Hard

Unique Rectangle

Four cells forming a rectangle across two boxes. Preventing a deadly pattern that would allow two solutions.

What Is It?

A Unique Rectangle (UR) is a pattern involving four cells that form a rectangle, two rows, two columns, spanning exactly two boxes. If all four cells contained only the same two digits, you could swap those digits in all four cells and still have a valid solution. This is called a "deadly pattern" and violates the uniqueness of a proper Sudoku.

Since a valid Sudoku must have exactly one solution, we know this deadly pattern cannot occur. This lets us eliminate candidates that would create or complete the deadly pattern. There are several types of Unique Rectangles, each exploiting this principle in a different way.

Unique Rectangles are among the most commonly used advanced techniques. They're powerful because they leverage a meta-property of the puzzle (uniqueness) rather than pure constraint logic.

How It Works

Identify four cells forming a rectangle across two boxes, where two digits appear as candidates in all four corners. These are the "UR digits." If all four cells were bivalue with only these two digits, swapping would create two solutions.

Type 1: Three corners are bivalue (only the UR digits). The fourth has extra candidates. Remove the UR digits from that fourth corner, it must resolve to one of its extra candidates to prevent the deadly pattern.

Type 2: Two corners are bivalue. The other two (the "roof" cells) share the same single extra candidate C and are in the same row, column, or box. Since at least one roof cell must be C to break the pattern, C is locked between them — eliminate C from all other cells in their shared unit. If further constraints force C into one specific roof cell, the UR digits can also be eliminated from that cell.

Type 3: Two corners are bivalue. The other two have extra candidates. The combined extras from the roof cells form a naked subset (pair, triple) with another cell in their shared unit. Digits in that subset can be eliminated from other cells in the unit.

Type 4: Two corners are bivalue. The other two have different extras, but one UR digit forms a strong link between them (appears only in those two cells within their shared row or column). That digit must go in one of them, so the other UR digit can be eliminated from both.

Worked Example

Example 1: Unique Rectangle Type 1

Look at cells R5C2, R5C3, R9C2, R9C3, a rectangle spanning rows 5 and 9, columns 2 and 3, across boxes 4 and 7. The UR digits are {1, 3}.

Three corners (R5C2 {1, 3}, R5C3 {1, 3}, and R9C3 {1, 3}) are bivalue. The fourth corner R9C2 has {1, 3, 9}. If R9C2 were also bivalue {1, 3}, the deadly pattern would form. Therefore, remove 1 and 3 from R9C2.

R9C2 is reduced to just {9} and is immediately solved. The deadly pattern is prevented.

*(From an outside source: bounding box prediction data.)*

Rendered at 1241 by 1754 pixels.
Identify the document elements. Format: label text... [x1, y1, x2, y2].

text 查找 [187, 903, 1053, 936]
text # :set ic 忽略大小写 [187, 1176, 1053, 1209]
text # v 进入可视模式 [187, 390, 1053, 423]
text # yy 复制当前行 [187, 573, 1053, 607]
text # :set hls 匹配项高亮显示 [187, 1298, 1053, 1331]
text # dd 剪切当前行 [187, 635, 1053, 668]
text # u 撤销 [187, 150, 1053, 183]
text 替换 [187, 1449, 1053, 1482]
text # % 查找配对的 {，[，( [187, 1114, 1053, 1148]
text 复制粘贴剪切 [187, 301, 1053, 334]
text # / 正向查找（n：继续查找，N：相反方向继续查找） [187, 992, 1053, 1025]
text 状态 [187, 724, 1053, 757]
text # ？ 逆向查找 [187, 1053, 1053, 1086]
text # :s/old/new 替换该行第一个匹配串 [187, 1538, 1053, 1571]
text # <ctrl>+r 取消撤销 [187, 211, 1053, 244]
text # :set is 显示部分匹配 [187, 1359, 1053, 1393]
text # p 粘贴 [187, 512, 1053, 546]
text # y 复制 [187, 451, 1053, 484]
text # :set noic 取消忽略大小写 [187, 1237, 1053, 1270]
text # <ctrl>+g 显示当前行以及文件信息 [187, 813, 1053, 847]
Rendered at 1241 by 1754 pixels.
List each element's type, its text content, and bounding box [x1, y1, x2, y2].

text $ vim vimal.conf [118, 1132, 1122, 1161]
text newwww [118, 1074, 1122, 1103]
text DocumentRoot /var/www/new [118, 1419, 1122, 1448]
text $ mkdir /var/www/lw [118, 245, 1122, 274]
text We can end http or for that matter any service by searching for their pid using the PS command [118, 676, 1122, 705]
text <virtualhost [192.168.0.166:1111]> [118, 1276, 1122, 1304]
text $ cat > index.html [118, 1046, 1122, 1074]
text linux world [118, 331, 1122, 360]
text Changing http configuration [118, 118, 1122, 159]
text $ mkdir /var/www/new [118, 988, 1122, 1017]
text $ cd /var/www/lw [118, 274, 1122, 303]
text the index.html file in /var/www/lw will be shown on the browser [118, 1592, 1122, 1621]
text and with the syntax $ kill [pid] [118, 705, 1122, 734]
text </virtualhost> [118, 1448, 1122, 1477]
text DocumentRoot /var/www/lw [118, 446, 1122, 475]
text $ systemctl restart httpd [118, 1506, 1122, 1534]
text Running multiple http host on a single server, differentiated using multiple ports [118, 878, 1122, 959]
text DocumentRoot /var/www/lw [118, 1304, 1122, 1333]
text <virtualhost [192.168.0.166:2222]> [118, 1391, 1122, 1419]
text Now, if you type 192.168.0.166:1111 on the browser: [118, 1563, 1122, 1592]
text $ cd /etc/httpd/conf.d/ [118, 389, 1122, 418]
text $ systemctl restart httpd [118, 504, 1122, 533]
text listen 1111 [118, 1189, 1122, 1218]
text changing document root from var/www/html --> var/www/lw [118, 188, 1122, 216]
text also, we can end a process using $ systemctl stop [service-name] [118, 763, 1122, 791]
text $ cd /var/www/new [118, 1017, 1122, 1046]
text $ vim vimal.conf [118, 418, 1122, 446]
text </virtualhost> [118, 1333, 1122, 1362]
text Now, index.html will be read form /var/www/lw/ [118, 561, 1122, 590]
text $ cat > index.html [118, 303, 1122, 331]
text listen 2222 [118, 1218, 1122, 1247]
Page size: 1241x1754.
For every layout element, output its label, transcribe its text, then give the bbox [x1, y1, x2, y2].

Example 2: Unique Rectangle Type 2

Now look at R5C2, R5C6, R6C2, R6C6, UR digits {3, 9}. Corners R5C2 and R6C2 are bivalue {3, 9}. The other two corners R5C6 and R6C6 each have the same extra candidate: 6.

To prevent the deadly pattern, at least one of the non-bivalue corners must be 6 (not {3, 9}). Since both share the extra digit 6, the UR digits can be eliminated from the more constrained corner. Eliminate 3 and 9 from R6C6.

R6C6 is reduced to {6}. The Type 2 elimination works because the shared extra candidate guarantees the deadly pattern cannot form.

Example 3: Unique Rectangle Type 3

Look at R1C8, R1C9, R8C8, R8C9 with UR digits {3, 8}. The floor cells R1C8 and R1C9 are bivalue {3, 8}. The roof cells R8C8 has {3, 4, 7, 8} and R8C9 has {3, 7, 8}.

To avoid the deadly pattern, at least one roof cell must resolve to a non-UR digit. Strip the UR digits from the roof cells: R8C8 has extras {4, 7} and R8C9 has extra {7}. The combined extras are {4, 7}.

In box 9, R7C7 also has candidates {4, 7}. The roof cells' extras together with R7C7 form a naked pair on {4, 7} in box 9. Therefore, eliminate 4 and 7 from all other cells in box 9: R7C8 loses {4, 7}, R7C9 loses {7}, R9C8 loses {4}.

Example 4: Unique Rectangle Type 4

Look at R3C5, R3C6, R8C5, R8C6 with UR digits {2, 7}. Corners R3C5 and R8C5 are bivalue {2, 7}. Corner R3C6 has {2, 6, 7} and R8C6 has {2, 7, 8}, different extra candidates.

In column 6, digit 7 appears only in R3C6 and R8C6, a strong link. One of these cells must be 7 to satisfy column 6. Since 7 is guaranteed in one of them, digit 2 can safely be eliminated from both.

Eliminate 2 from R3C6 and R8C6. R3C6 becomes {6, 7} and R8C6 becomes {7, 8}. The strong link on digit 7 prevents the deadly pattern.